"Schreiben Sie keine Bewerbung"
Von Andrea Hlinka
Soeben ist Dirk Kreuters Buch Verkaufen statt Bewerben. Der direkte Weg zum Traumjob erschienen. Wie man ihn findet, erklärt er im Interview.
KURIER: In Österreich sind 441.000 Menschen ohne Arbeit. Sie können sich alle nicht verkaufen?
Dirk Kreuter: Moment, da müssen wir unterscheiden: Mein Buch ist für jene gemacht, die einen Job haben, darin aber nicht glücklich sind. Und für Arbeitslose, die nicht nur irgendeinen Job suchen, sondern einen finden wollen, in dem sie glücklich sind. Es gibt auch Arbeitslose, die nicht wirklich wollen. Bewerber meinen, es ist total schwierig einen Job zu finden. Aber fragen Sie mal Chefs: Die finden, dass es total schwierig ist, gute Leute zu finden.
Wie erklären Sie sich die Diskrepanz, dass es sowohl freie Stellen, als auch eine steigende Zahl an Arbeitslosen gibt?
Arbeitgeber haben oft Ansprüche an Bewerber, die nicht realistisch sind. Auf der anderen Seite sind viele Arbeitsuchende nicht bereit, etwa für ihren Job umzuziehen. Das eigentliche Thema ist: Manche sind top qualifiziert, aber nicht in der Lage, ihre Leistung zu verkaufen. Sie bewerben sich für die falschen Positionen, zur falschen Zeit, bei den falschen Unternehmen. Die Person, die letztlich den Job kriegt, ist nicht zwangsläufig die qualifizierteste. Das sehen wir oft bei Politikern.
Sie raten in Ihrem neuen Buch: "Hören Sie auf, Bewerbungen zu schreiben" – was dann?
Wenn ich meinen Traumjob haben will, dann kann ich nicht nur auf Angebote, die am Markt sind, reagieren. Es ist völlig egal, ob die Stelle ausgeschrieben ist. Denn nur zehn Prozent der Jobs, die vergeben werden, werden überhaupt ausgeschrieben. 90 Prozent aller Jobs werden anders besetzt.

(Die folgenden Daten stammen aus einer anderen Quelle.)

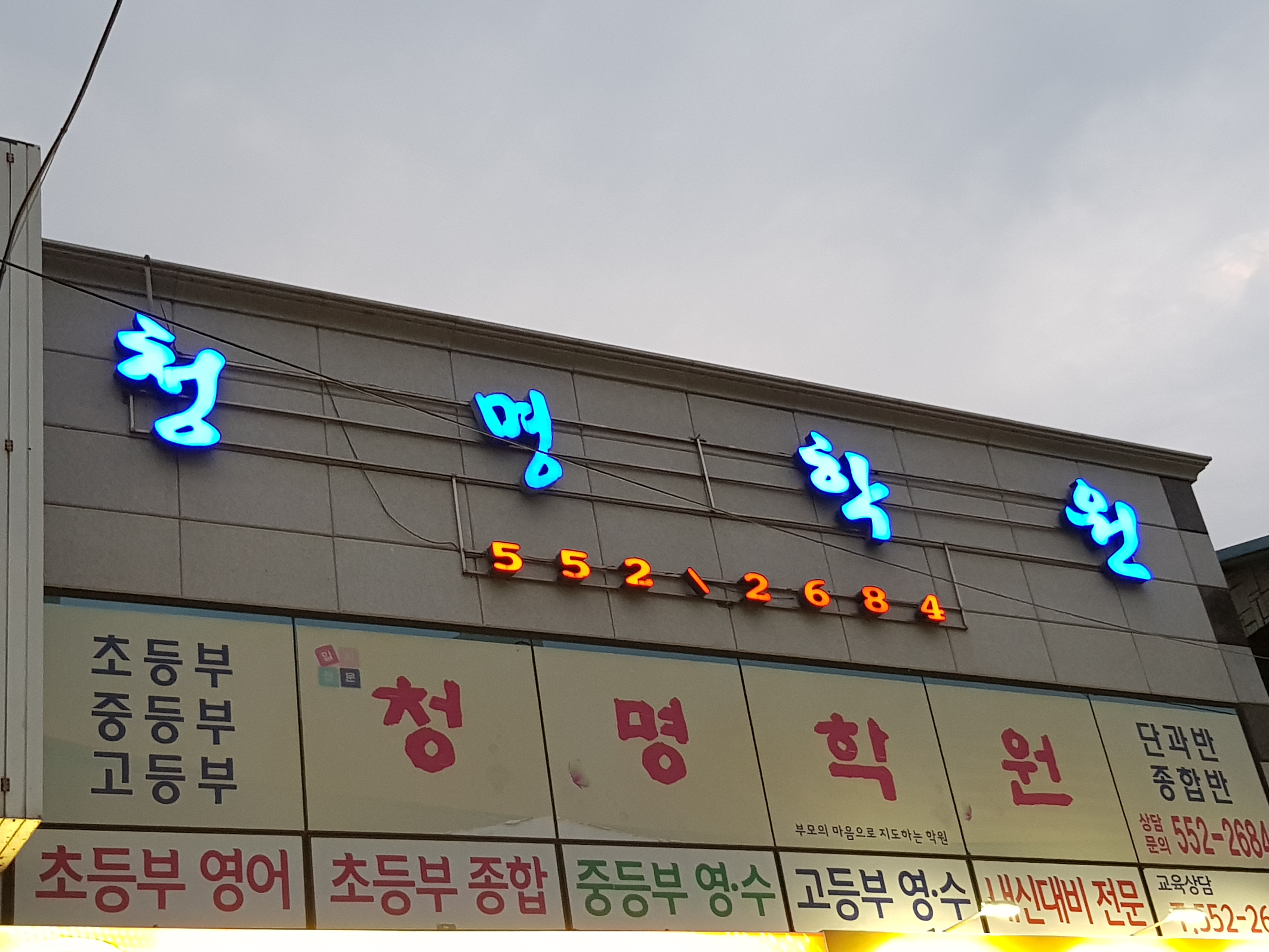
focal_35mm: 26
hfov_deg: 67.3
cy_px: 476
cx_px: 634
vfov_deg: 53.1
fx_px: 953
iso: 250
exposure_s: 1/30
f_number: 1.7
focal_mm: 4.2
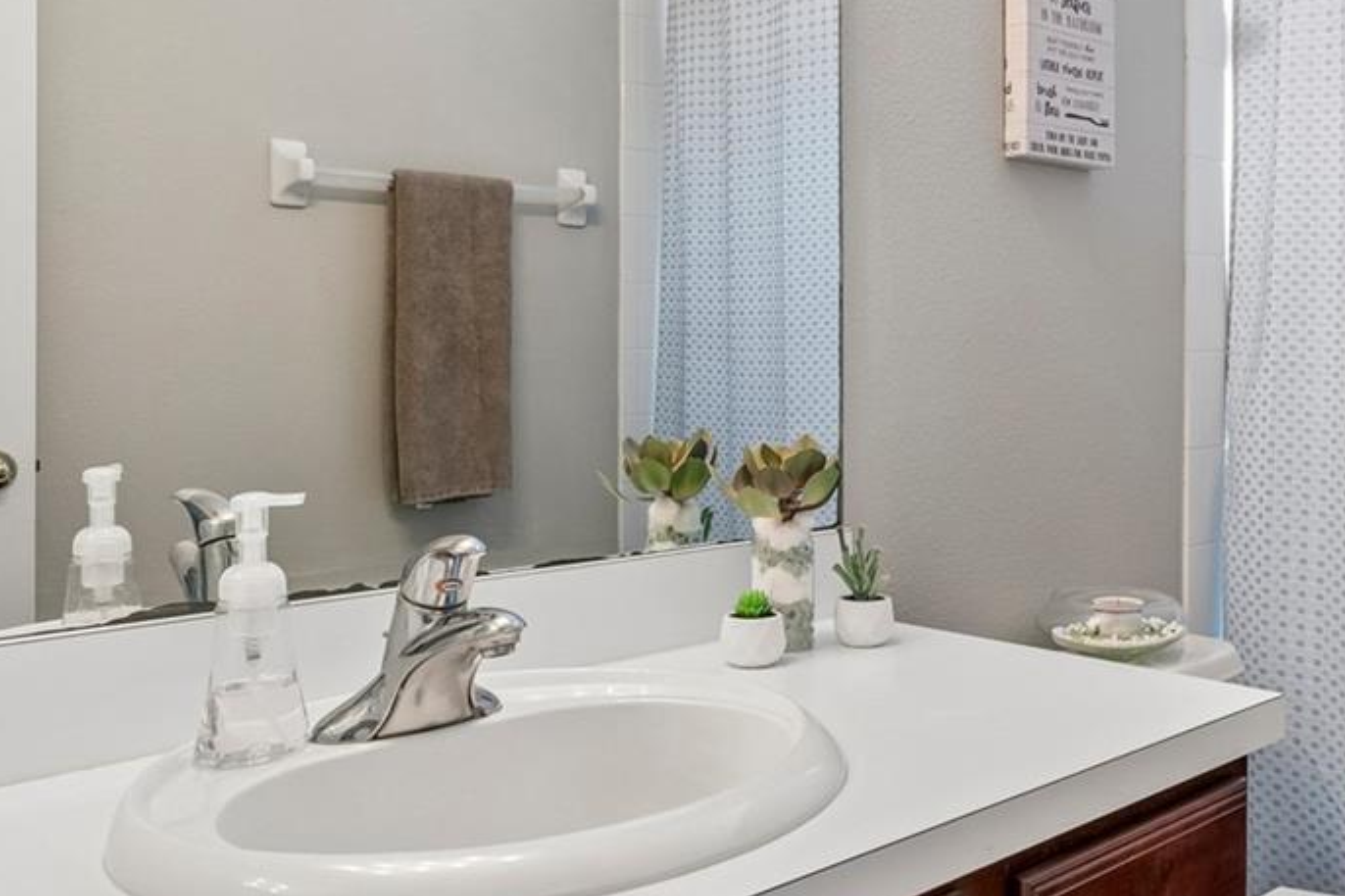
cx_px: 869
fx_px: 1307
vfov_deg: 37.8
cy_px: 404
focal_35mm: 35
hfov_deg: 53.6
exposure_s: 1/2
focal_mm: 10
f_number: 7.1
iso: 100
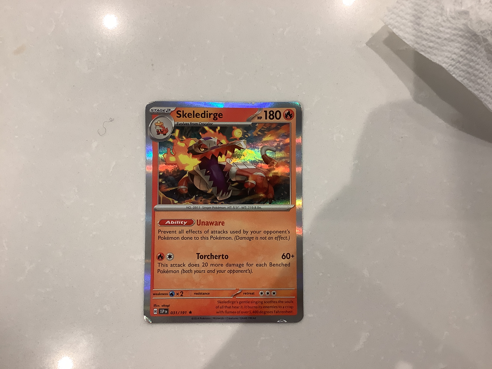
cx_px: 246
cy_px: 184
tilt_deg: -88.5
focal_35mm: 31
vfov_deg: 45.4
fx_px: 441
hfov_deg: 58.4
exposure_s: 1/60
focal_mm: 3.3
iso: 125
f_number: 2.4
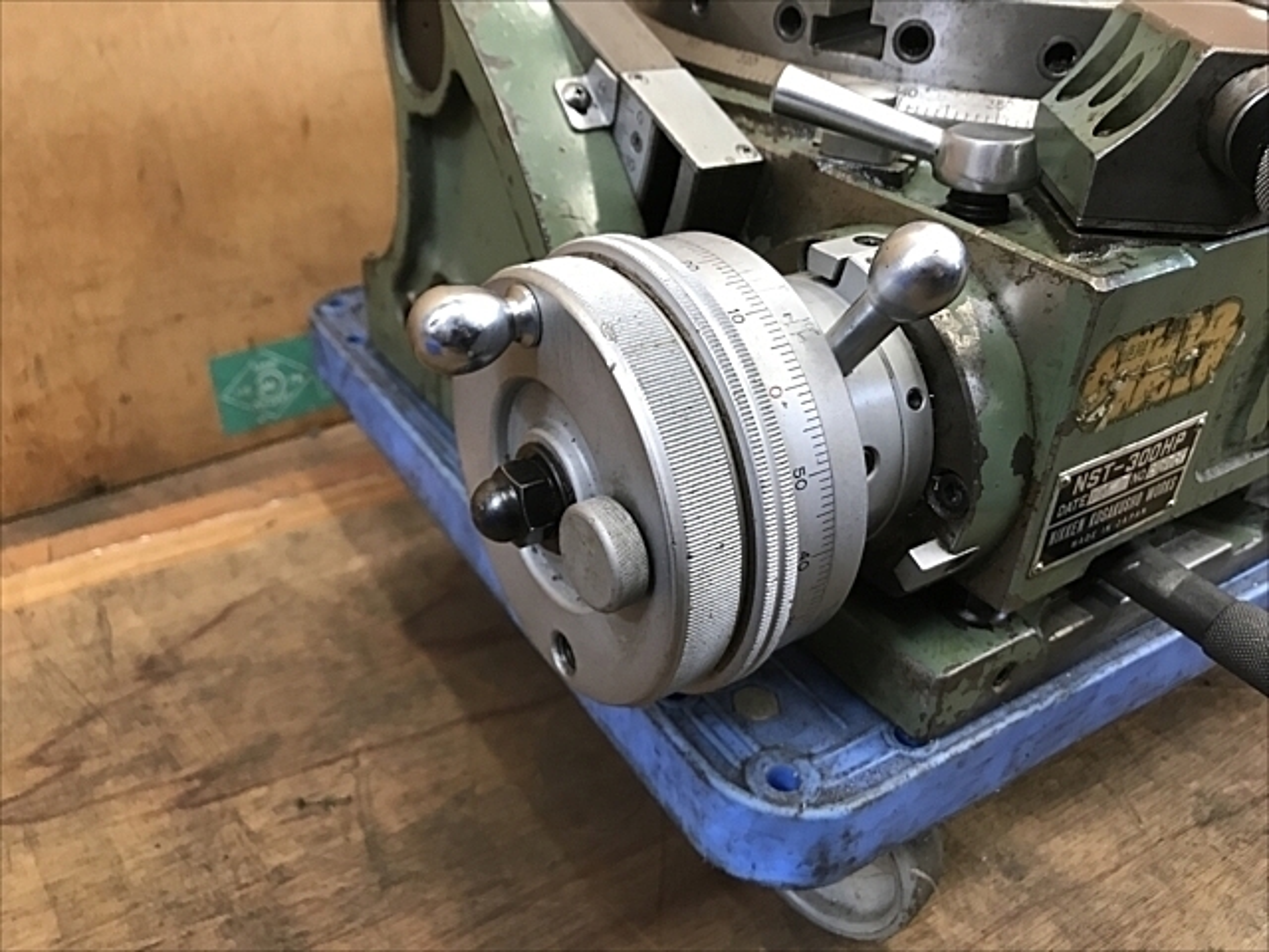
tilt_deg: -32.1
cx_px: 634
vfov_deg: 49.7
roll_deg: -4.1
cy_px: 476
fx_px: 1026
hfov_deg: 63.4
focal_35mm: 28
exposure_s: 1/15
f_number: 1.8
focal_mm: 3.99
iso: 64
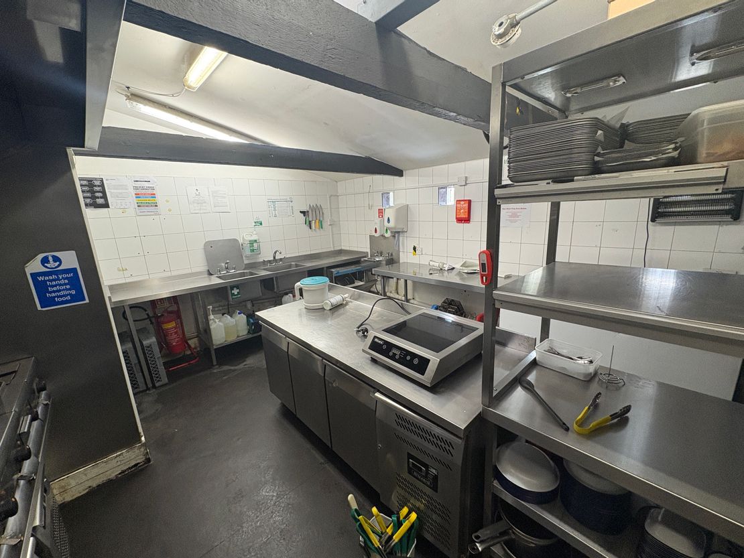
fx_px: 301
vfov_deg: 85.7
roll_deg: +3.1
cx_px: 372
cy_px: 279
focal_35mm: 14
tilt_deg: -12.9
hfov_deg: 102.1
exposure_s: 1/50
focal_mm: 2.22
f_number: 2.2
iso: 250
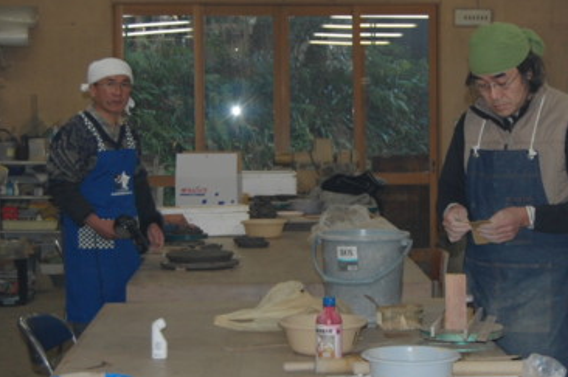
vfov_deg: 22.9
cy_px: 154
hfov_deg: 33.9
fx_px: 930
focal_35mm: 59
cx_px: 321
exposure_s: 1/60
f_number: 4.5
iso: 400
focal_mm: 32
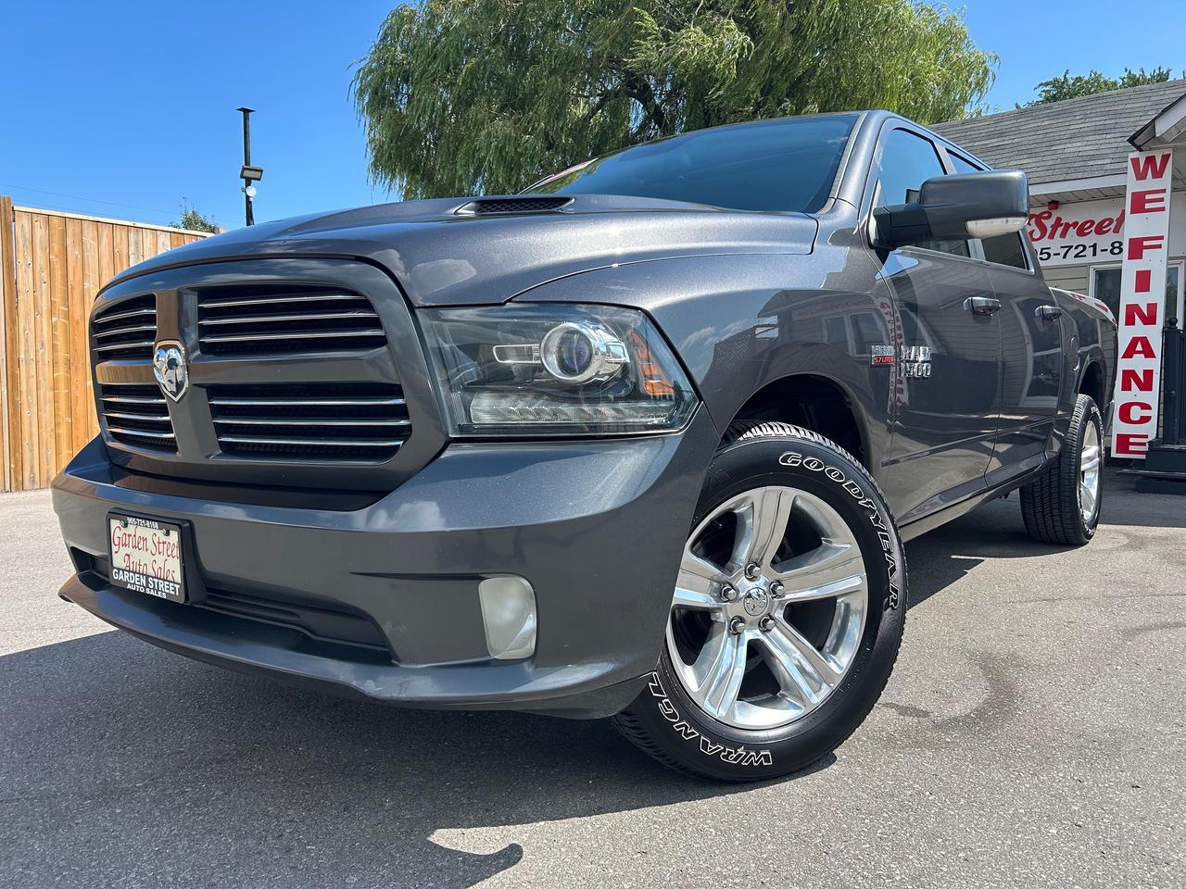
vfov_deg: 53.1
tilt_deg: -4.8
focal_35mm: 26
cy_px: 444
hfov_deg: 67.3
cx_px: 593
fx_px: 891
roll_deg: -1.0
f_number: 1.5
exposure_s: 1/2123
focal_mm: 5.7
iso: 50
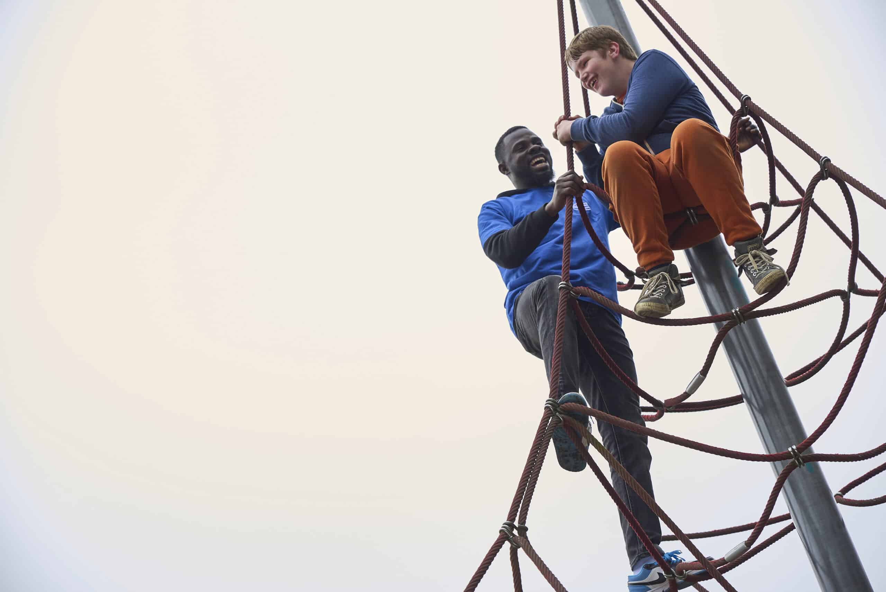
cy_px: 296
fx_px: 1600
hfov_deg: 30.9
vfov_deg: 20.9
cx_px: 443
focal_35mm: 65
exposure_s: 1/400
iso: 800
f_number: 3.5
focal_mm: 65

Zweitens: Wer eine Bewerbung schickt, steht im Wettbewerb mit 100 anderen. Ein guter Verkäufer würde sich nie in der Schlange anstellen, um etwas zu verkaufen. Das sollten auch Bewerber nicht, sie sind nicht die armen Bewerber, die Bittsteller. Sie sind diejenigen, die Termine mit potenziellen Partnern vereinbaren.
Sie raten zur Eigeninitiative.
Ich rate: Überlegen Sie sich, was Sie wollen. Dann, was Sie können. Und zuletzt, wie Ihr idealer Arbeitgeber aussieht, wo Sie Ihre Fähigkeiten positionieren wollen. Dann bereiten Sie sich vor und sammeln Infos über das Unternehmen. Finden Sie heraus, wer Ihr Ansprechpartner ist – das ist nicht der Personaler. Die Stellenausschreibung, die eigentlich nur auf Superman zutrifft, wurde von der Personalabteilung geschrieben. Biegen Sie links ab, auf die Überholspur, und sprechen Sie mit dem richtigen Menschen – rufen Sie in der Fachabteilung an.
Wenn der hoffentlich zukünftige Arbeitgeber dann am Hörer ist, was dann?
Machen Sie ihn neugierig. Gehen Sie nicht zu tief ins Gespräch, gehen Sie nicht auf jedes winzige Detail ein. Es interessiert Arbeitgeber nicht, dass Sie lange arbeitslos sind und Geld brauchen, einen Doktortitel haben. Ihn interessiert nur sein Mehrwert. Erklären Sie, was Sie können, was sein Vorteil ist, wenn Sie dort arbeiten. Wenn Ihnen am Telefon gesagt wird: "Senden Sie mir Ihre Bewerbungsunterlagen." Sagen Sie: "Die Unterlagen sind 1,83 Meter groß, haben kurze Haare, blaue Augen und auf jede Ihrer Detailfragen eine Antwort. Wann wollen Sie die Bewerbungsunterlagen persönlich kennenlernen?" Arbeitnehmer suchen Menschen nicht auf dem Papier aus.
Die wohl häufigste Antwort ist: "Wir suchen nicht." Was dann?
Mitarbeiter gehen in Pension, in Karenz, kündigen. Und es gibt in Unternehmen Leute, die nicht die Leistung bringen, die von ihnen erwartet wird, aber bleiben, weil das Unternehmen keine Alternativen hat. Jede Fußballmannschaft hat Ersatzspieler. Auch Arbeitgeber brauchen Ersatzspieler. Das müssen die Bewerber vermitteln.